• _Document extract_
================================

# Triadic and Trienza



## oceanvoyages (Jul 29, 2006)

Do any members have any information about two former ships named TRIADIC and TRIENZA ? Both ships used to operate a service between Australia and the Pacific Ocean island of Nauru during the 1940's and 1950's. They used to carry cargo and some passengers between Australia and Nauru, and they would bring mined superphosphate back to Australia from Nauru.
Thanks for any information anyone may have of these two ships.


----------



## R58484956 (Apr 19, 2004)

SS Triadic (Ex Levuka 1948) 7461 tons Built 10/1945 by West Coast Ship builders, Vancouver, BC. 426.8 x 57.2 x 34.9. 3 cylinder up & downer built by Canadian Allis Chalmers. 2 WT boilers. DF, ESD,GyC, radar, 2 decks, cruiser stern, O/No;181713.
Owned by British Phosphate Commisionaires. A H Gaze MBE as managers.
Registered London British flag.

================================

• _Dataset content_
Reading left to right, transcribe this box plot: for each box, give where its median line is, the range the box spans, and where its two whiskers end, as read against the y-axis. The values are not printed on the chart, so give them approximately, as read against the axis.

================================

• _What the task requires_
Please repeat word for word the passage of the Triadic and Trienza thread above, starting at "Do any members" and ending at "these two ships.".

• _Response area_
Do any members have any information about two former ships named TRIADIC and TRIENZA ? Both ships used to operate a service between Australia and the Pacific Ocean island of Nauru during the 1940's and 1950's. They used to carry cargo and some passengers between Australia and Nauru, and they would bring mined superphosphate back to Australia from Nauru.
Thanks for any information anyone may have of these two ships.